Em busca de uma solução

Para a Comissão Europeia, trata-se de uma descoberta pelo menos chocante e perturbadora. Ao fim de dois anos de discussão, parece agora que as emissões indiretas deveriam ser introduzidas na legislação e está prevista para este verão a apresentação de uma proposta nesse sentido. Contudo, isso não significará o fim dos biocombustíveis. Hoje, o biogasóleo representa 80% do mercado europeu de biocombustíveis, sendo a quota restante detida pelo bioetanol, o equivalente do biogasóleo para os motores a gasolina.

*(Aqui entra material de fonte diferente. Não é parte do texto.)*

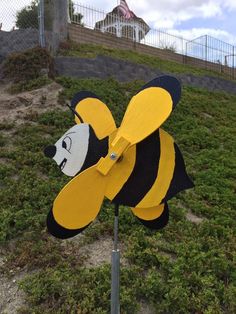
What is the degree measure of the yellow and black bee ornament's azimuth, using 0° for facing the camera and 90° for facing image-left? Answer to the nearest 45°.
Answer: approximately 90°
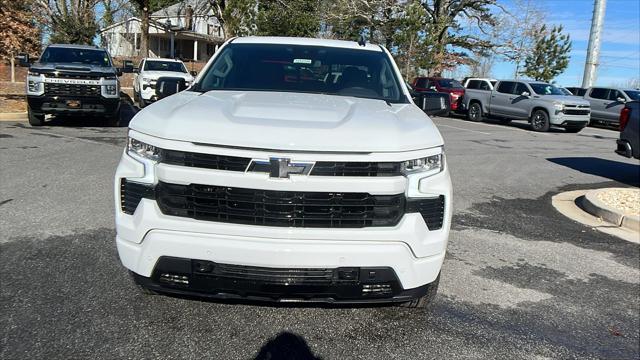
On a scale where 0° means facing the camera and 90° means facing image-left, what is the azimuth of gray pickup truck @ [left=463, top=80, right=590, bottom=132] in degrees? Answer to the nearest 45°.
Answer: approximately 315°

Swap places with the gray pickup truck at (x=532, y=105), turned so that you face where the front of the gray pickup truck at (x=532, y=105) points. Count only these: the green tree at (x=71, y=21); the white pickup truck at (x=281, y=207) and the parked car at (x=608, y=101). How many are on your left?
1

A história dos biocombustíveis constitui uma prova adicional da dificuldade em encontrar uma solução fácil para a crise ambiental atual. A Europa corre presentemente o risco de se tornar alvo de ridicularização por parte dos que se opõem à teoria do aquecimento global e de outros adversários da tese de que o homem é responsável por esse aquecimento. Apesar de tudo, mesmo que manchada por alguns fracassos, a ideia de criar um futuro sustentável continua a ser uma meta legítima.